Solothurner Zeitung, Christof Ramser, 30.06.2023

Spricht von einem «programmatischen Gesetz, das aufzeigt, wo es Massnahmen braucht»: Volkswirtschaftsdirektorin Brigit (Bild: Carole Lauener).

Der letzte Versuch, das kantonale Energiegesetz zu überarbeiten, scheiterte 2018 krachend. 70 Prozent der Stimmbevölkerung erteilten damals den vorgeschlagenen Massnahmen der Regierung, um Netto-Null 2050 zu erreichen, eine Abfuhr. Nun liegt ein neuer Gesetzesentwurf vor, vergangene Woche stellte ihn Volkswirtschaftsdirektorin Brigit Wyss vor. Der Entwurf unterscheidet sich in wesentlichen Punkten von der alten Vorlage.

 

Der Gesetzesentwurf liegt vor.
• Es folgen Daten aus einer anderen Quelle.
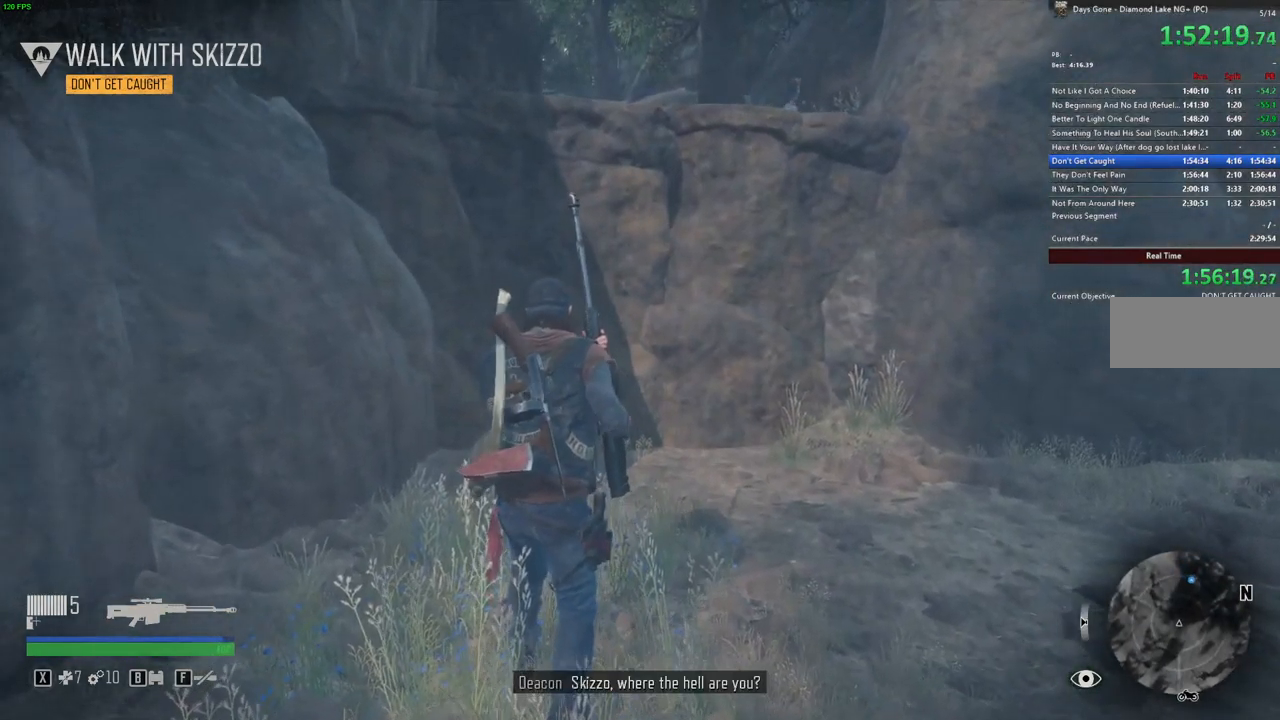
{"keys": ["d", "w"], "mouse": [], "events": [[434, "w", "down"], [450, "d", "down"]]}
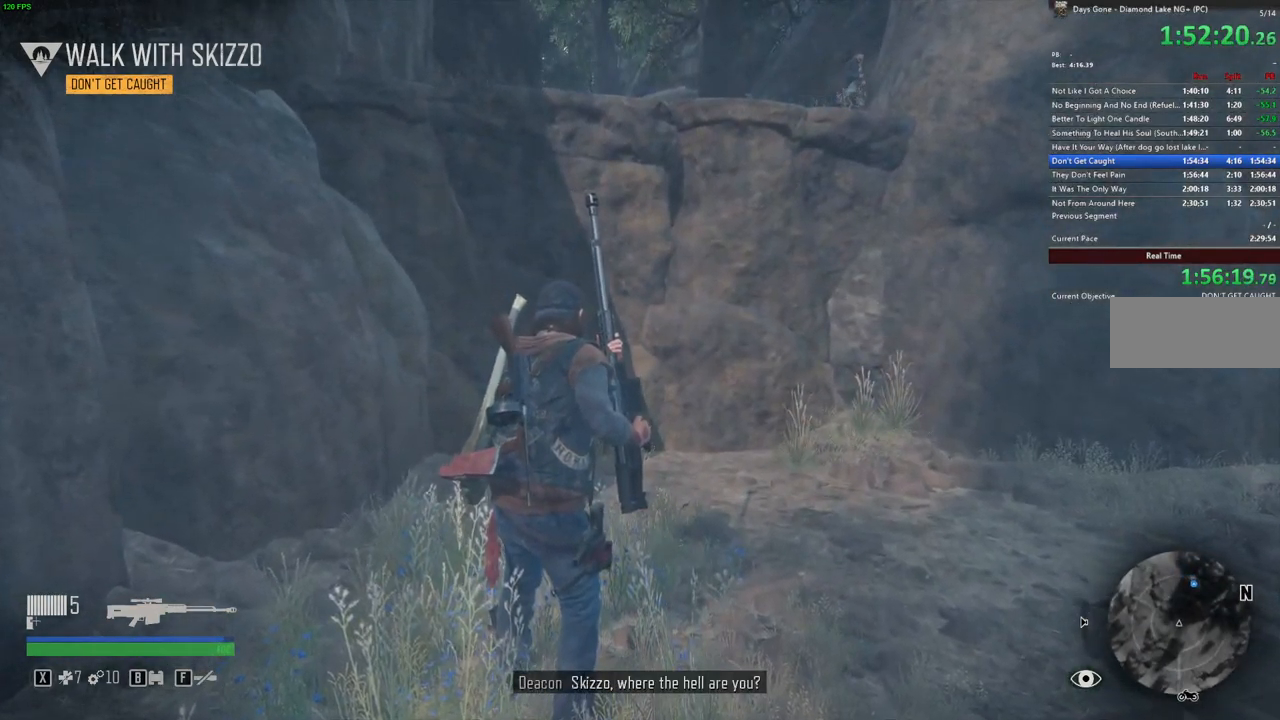
{"keys": [], "mouse": [], "events": [[134, "d", "up"], [367, "w", "up"]]}
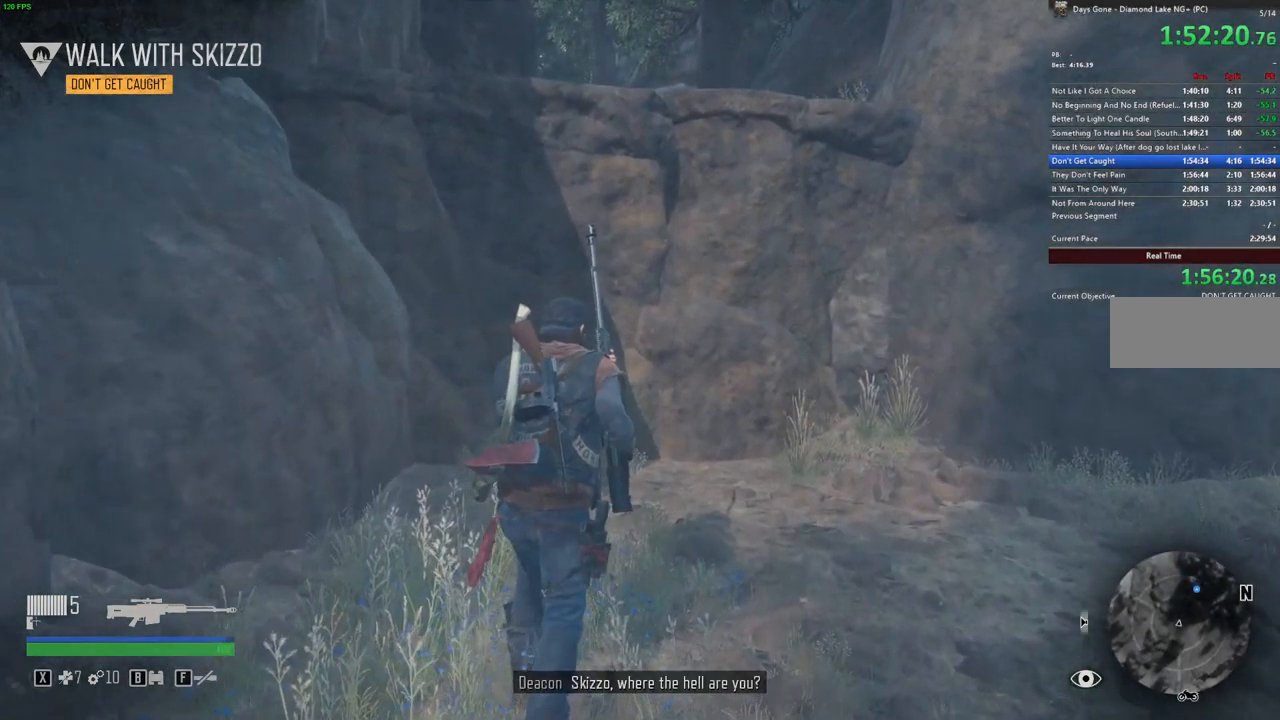
{"keys": [], "mouse": [], "events": [[50, "w", "down"], [67, "d", "down"], [184, "d", "up"], [217, "w", "up"]]}
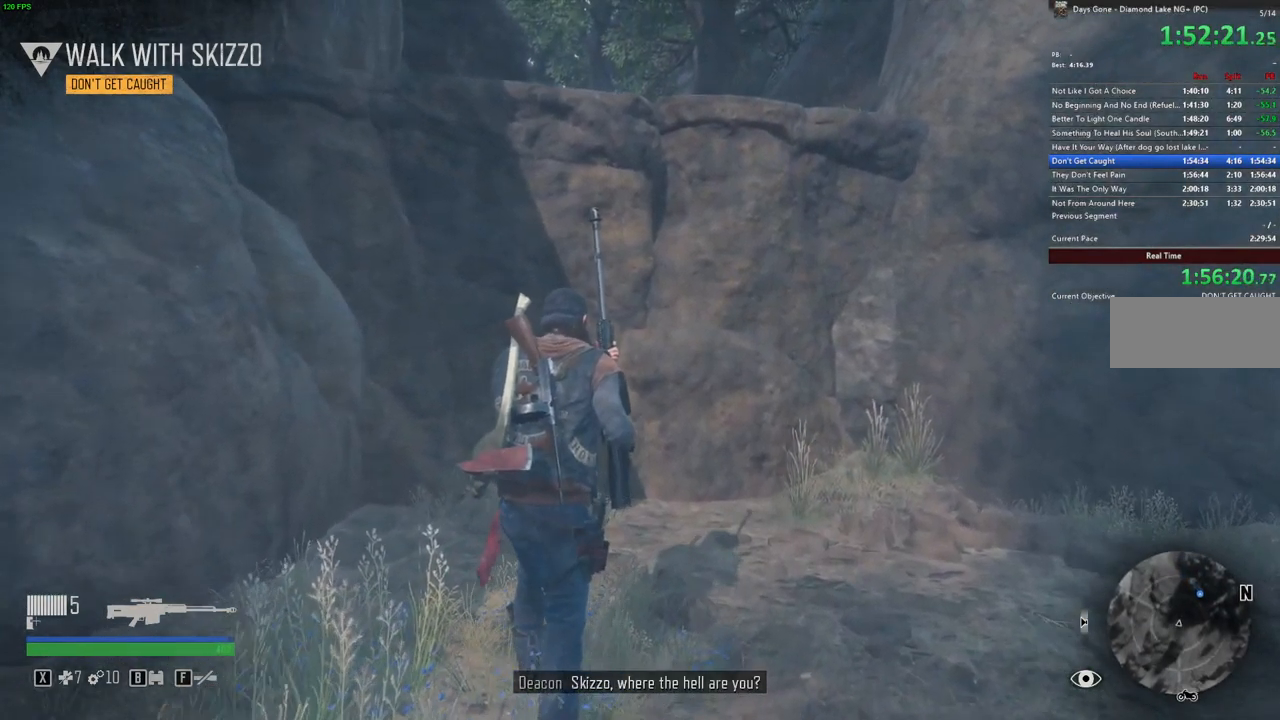
{"keys": [], "mouse": [], "events": []}
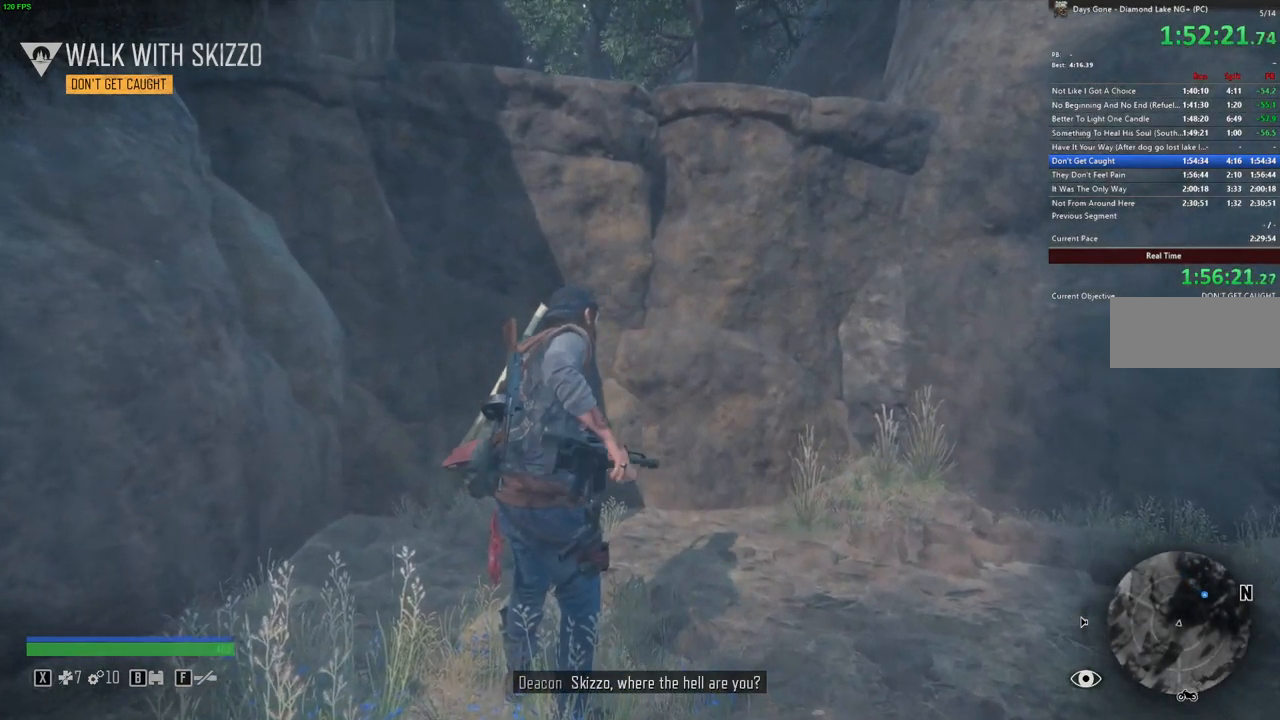
{"keys": [], "mouse": [], "events": []}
Haben Sie eigentlich seit der Niederlage 2018 daran gearbeitet?

 

Brigit Wyss: Wir haben seither am Gesamtwerk gearbeitet. Zuerst haben wir die Ablehnung aufgearbeitet und einen Stakeholderprozess gemacht. Wir haben alle Beteiligten an einen Tisch geholt, etwa Parteien, die Wirtschaft, Hauseigentümer und Gemeinden. Dort konnten wir uns bereits auf einige Punkte einigen.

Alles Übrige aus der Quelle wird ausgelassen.